**WHAT TO WORK ON:**
Here is the task for the records below: repeat exactly the lines from the one with "DWORD ProcessId = 0;" to the one with "ULONG cnt = 0;", both included, and nothing else.

[Dataset items]
──────────────────────────────
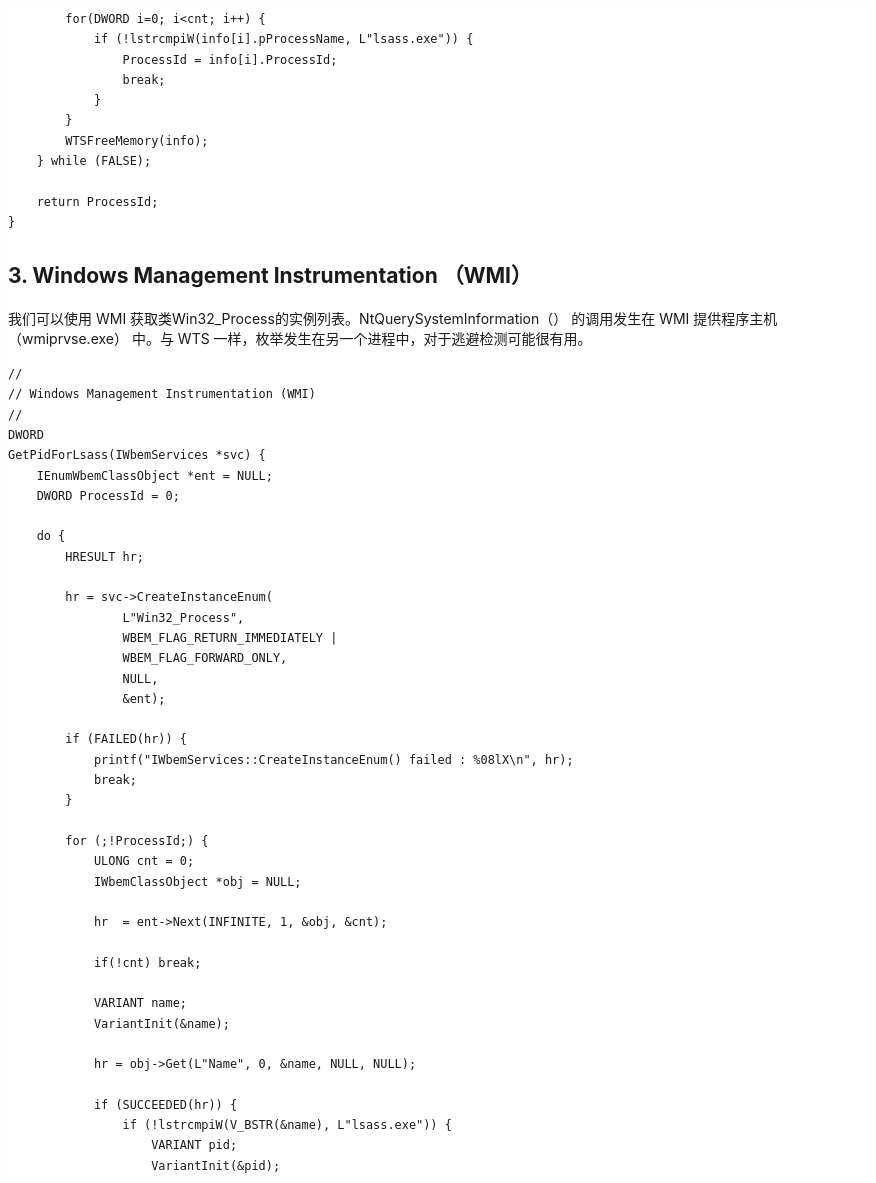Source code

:             for(DWORD i=0; i<cnt; i++) {  
                if (!lstrcmpiW(info[i].pProcessName, L"lsass.exe")) {  
                    ProcessId = info[i].ProcessId;  
                    break;  
                }  
            }  
            WTSFreeMemory(info);  
        } while (FALSE);  
          
        return ProcessId;  
    }  
    

## 3\. Windows Management Instrumentation （WMI）

我们可以使用 WMI 获取类Win32_Process的实例列表。NtQuerySystemInformation（） 的调用发生在 WMI 提供程序主机
（wmiprvse.exe） 中。与 WTS 一样，枚举发生在另一个进程中，对于逃避检测可能很有用。

    
    
    //  
    // Windows Management Instrumentation (WMI)  
    //  
    DWORD   
    GetPidForLsass(IWbemServices *svc) {  
        IEnumWbemClassObject *ent = NULL;  
        DWORD ProcessId = 0;  
          
        do {  
            HRESULT hr;  
              
            hr = svc->CreateInstanceEnum(  
                    L"Win32_Process",   
                    WBEM_FLAG_RETURN_IMMEDIATELY |   
                    WBEM_FLAG_FORWARD_ONLY,   
                    NULL,   
                    &ent);   
              
            if (FAILED(hr)) {  
                printf("IWbemServices::CreateInstanceEnum() failed : %08lX\n", hr);  
                break;  
            }  
                
            for (;!ProcessId;) {  
                ULONG cnt = 0;  
                IWbemClassObject *obj = NULL;  
                  
                hr  = ent->Next(INFINITE, 1, &obj, &cnt);  
      
                if(!cnt) break;  
      
                VARIANT name;  
                VariantInit(&name);  
                  
                hr = obj->Get(L"Name", 0, &name, NULL, NULL);  
      
                if (SUCCEEDED(hr)) {  
                    if (!lstrcmpiW(V_BSTR(&name), L"lsass.exe")) {  
                        VARIANT pid;  
                        VariantInit(&pid);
──────────────────────────────
**WRITTEN REPLY:**
        DWORD ProcessId = 0;  
          
        do {  
            HRESULT hr;  
              
            hr = svc->CreateInstanceEnum(  
                    L"Win32_Process",   
                    WBEM_FLAG_RETURN_IMMEDIATELY |   
                    WBEM_FLAG_FORWARD_ONLY,   
                    NULL,   
                    &ent);   
              
            if (FAILED(hr)) {  
                printf("IWbemServices::CreateInstanceEnum() failed : %08lX\n", hr);  
                break;  
            }  
                
            for (;!ProcessId;) {  
                ULONG cnt = 0;  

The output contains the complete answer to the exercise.